▶ _Source extract_:
::::
Instead this column will stick to its brief of comparing past and present with the help of a Buenos Aires Herald newsroom experience stretching back to the 1984 Games in Los Angeles in Olympic terms – a newsroom experience reinforced in this case by a 2013 trip to Japan to report on their Olympic preparations ahead of Tokyo’s selection over Istanbul and Madrid at a special International Olympic Committee (IOC) session here in Buenos Aires that September. That trip to Japan could fill a book as easily as a page – perhaps the most pertinent comment for today would be to underline how impressively advanced the preparations already were over eight years ago.

Skimming through the Olympics since 1984, the Los Angeles Games (starring Carl Lewis and subjected to a tit-for-tat boycott for the preceding 1980 Moscow Olympics by many countries) largely passed me by to be honest, with the Argentine shutout not giving the newspaper much to report.

The first Games offering real memories were also at the opposite end of the time zone in East Asia – Seoul in 1988 with Steffi Graf’s Golden Slam at the expense of our Gabriela Sabatini while the only other medal was the volleyball bronze at stake today and otherwise the Ben Johnson steroid scandal was the big news splash at that time.
::::
▶ _Material supplied_:

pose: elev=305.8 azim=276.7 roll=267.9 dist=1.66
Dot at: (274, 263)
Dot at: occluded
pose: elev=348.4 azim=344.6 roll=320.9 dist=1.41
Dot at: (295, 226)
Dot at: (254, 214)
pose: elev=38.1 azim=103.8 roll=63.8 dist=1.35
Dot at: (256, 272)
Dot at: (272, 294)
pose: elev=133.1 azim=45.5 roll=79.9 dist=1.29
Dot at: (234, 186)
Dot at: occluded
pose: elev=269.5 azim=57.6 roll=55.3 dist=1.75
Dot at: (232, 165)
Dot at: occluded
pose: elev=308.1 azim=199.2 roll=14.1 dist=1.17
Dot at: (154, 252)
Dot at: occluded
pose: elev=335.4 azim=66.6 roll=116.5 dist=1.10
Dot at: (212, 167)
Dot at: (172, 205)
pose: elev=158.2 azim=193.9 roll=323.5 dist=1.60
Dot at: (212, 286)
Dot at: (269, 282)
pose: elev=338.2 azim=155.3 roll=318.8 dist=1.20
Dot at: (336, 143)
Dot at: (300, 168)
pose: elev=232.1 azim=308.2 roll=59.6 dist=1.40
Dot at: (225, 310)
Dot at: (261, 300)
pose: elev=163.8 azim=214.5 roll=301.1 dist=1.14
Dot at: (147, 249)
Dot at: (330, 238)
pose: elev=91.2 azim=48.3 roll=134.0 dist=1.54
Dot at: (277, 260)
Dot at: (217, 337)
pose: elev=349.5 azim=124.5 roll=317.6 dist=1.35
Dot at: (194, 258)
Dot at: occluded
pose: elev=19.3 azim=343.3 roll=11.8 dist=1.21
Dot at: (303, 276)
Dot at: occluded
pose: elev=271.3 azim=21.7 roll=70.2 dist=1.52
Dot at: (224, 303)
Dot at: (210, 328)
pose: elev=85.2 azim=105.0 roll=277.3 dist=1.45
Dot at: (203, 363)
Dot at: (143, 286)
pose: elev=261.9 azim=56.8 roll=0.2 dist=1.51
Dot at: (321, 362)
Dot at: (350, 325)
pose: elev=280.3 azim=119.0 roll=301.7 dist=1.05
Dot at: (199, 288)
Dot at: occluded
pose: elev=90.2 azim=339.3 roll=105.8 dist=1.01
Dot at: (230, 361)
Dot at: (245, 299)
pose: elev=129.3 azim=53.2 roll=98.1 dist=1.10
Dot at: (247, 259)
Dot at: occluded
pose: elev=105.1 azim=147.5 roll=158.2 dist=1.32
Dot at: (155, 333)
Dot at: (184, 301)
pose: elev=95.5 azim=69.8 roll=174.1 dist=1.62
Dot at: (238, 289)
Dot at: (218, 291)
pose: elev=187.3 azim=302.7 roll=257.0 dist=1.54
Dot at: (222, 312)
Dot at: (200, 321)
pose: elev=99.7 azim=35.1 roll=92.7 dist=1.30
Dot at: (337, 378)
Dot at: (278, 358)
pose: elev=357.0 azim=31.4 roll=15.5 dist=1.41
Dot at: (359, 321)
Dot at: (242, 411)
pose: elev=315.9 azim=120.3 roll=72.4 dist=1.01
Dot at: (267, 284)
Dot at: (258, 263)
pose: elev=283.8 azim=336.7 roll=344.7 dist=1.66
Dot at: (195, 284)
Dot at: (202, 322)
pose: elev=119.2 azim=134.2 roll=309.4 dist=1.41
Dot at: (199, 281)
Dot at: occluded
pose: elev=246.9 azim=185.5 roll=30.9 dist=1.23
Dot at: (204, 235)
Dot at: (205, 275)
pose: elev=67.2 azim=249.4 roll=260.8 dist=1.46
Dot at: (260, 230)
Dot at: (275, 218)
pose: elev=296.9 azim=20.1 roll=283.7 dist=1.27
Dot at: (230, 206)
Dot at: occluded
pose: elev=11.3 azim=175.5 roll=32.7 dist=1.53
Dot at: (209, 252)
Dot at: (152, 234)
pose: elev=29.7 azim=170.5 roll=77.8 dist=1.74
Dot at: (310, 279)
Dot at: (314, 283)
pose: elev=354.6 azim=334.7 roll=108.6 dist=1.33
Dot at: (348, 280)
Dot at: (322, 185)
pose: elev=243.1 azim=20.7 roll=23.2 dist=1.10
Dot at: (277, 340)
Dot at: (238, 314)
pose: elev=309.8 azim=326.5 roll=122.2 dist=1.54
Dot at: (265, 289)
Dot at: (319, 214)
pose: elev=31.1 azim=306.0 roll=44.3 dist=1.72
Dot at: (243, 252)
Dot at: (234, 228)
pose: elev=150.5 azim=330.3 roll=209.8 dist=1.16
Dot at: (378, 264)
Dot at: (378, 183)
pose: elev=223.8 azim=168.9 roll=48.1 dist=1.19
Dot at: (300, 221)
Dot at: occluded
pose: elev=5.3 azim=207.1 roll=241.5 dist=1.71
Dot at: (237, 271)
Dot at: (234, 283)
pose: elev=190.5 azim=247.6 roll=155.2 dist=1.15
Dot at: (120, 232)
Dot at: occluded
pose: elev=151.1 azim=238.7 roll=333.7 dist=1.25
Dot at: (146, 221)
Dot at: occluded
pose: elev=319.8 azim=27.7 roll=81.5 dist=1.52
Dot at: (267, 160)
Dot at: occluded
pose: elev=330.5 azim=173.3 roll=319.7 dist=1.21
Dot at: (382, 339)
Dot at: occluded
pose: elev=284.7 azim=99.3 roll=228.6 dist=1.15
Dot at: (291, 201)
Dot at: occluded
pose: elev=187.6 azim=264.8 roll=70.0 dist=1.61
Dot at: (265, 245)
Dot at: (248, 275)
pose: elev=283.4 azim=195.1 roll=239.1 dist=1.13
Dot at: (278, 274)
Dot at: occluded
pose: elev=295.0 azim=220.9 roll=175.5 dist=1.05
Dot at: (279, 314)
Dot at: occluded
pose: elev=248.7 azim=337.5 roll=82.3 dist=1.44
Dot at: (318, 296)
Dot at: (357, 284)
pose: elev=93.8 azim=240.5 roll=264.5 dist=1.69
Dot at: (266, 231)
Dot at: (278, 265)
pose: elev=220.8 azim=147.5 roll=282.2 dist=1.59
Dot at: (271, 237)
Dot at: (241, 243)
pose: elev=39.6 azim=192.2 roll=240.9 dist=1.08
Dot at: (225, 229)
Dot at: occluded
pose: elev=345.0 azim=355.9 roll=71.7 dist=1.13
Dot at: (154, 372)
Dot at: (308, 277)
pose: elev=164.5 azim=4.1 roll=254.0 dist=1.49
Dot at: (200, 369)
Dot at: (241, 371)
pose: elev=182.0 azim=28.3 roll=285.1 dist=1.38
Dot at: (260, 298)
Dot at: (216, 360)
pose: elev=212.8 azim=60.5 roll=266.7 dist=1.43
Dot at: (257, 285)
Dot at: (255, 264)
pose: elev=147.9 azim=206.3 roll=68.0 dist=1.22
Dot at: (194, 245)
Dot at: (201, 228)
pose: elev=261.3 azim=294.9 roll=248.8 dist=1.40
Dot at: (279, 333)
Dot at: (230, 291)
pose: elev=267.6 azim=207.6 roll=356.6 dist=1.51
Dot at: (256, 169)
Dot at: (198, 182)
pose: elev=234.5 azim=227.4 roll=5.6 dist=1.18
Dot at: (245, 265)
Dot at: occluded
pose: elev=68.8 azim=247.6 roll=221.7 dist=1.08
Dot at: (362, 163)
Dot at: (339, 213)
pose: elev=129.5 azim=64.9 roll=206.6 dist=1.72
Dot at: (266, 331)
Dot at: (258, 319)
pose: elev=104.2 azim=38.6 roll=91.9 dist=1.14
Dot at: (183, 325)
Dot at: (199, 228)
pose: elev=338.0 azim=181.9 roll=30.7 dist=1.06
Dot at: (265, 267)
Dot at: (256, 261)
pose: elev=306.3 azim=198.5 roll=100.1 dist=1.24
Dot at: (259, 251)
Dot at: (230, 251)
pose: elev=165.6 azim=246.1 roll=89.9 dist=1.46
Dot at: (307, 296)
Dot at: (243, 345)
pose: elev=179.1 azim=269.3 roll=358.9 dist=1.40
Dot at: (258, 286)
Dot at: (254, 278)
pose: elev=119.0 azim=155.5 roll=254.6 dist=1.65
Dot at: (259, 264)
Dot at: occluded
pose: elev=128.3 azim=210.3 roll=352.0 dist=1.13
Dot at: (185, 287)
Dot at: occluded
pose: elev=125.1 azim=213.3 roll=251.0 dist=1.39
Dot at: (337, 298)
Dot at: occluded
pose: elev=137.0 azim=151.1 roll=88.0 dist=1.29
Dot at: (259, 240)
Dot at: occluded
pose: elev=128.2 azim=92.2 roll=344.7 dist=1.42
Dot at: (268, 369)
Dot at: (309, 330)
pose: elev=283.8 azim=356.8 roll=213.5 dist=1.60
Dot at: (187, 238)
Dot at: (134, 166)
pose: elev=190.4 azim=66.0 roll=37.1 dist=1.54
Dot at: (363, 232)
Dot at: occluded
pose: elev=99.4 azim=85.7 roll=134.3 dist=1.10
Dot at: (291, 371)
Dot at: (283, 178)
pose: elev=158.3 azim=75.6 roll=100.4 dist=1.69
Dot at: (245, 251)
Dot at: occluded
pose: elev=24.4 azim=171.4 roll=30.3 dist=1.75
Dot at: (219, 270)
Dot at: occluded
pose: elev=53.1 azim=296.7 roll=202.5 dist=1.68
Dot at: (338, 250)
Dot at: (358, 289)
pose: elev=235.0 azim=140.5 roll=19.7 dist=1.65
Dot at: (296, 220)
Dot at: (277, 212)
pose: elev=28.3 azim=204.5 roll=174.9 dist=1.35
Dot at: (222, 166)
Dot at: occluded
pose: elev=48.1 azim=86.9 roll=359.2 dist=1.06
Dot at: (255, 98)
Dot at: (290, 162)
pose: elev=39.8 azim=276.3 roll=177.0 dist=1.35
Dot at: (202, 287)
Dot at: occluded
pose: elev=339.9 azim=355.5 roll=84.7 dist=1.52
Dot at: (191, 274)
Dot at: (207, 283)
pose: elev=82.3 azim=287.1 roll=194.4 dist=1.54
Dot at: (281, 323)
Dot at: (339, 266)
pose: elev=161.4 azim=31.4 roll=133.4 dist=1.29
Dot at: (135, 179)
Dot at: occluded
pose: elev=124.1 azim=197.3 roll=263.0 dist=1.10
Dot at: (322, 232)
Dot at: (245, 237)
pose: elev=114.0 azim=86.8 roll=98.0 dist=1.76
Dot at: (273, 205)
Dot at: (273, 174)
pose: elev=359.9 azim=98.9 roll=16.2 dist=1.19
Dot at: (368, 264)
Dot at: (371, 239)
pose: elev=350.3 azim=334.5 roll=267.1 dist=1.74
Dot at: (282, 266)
::::
▶ _Written instruction 1_:
According to the Olympics column, which two cities did Tokyo beat when it was selected as host at the 2013 IOC session in Buenos Aires?
▶ _Written instruction 2_:
Reproduce the part of the records that opens with the line containing "pose: elev=90.2 azim=339.3" and closes with the line containing "Dot at: (200, 321)", including both of those lines.
The Olympics column and the records were taken from separate, unrelated sources.

▶ _Problem solution 1_:
Istanbul and Madrid.

▶ _Problem solution 2_:
pose: elev=90.2 azim=339.3 roll=105.8 dist=1.01
Dot at: (230, 361)
Dot at: (245, 299)
pose: elev=129.3 azim=53.2 roll=98.1 dist=1.10
Dot at: (247, 259)
Dot at: occluded
pose: elev=105.1 azim=147.5 roll=158.2 dist=1.32
Dot at: (155, 333)
Dot at: (184, 301)
pose: elev=95.5 azim=69.8 roll=174.1 dist=1.62
Dot at: (238, 289)
Dot at: (218, 291)
pose: elev=187.3 azim=302.7 roll=257.0 dist=1.54
Dot at: (222, 312)
Dot at: (200, 321)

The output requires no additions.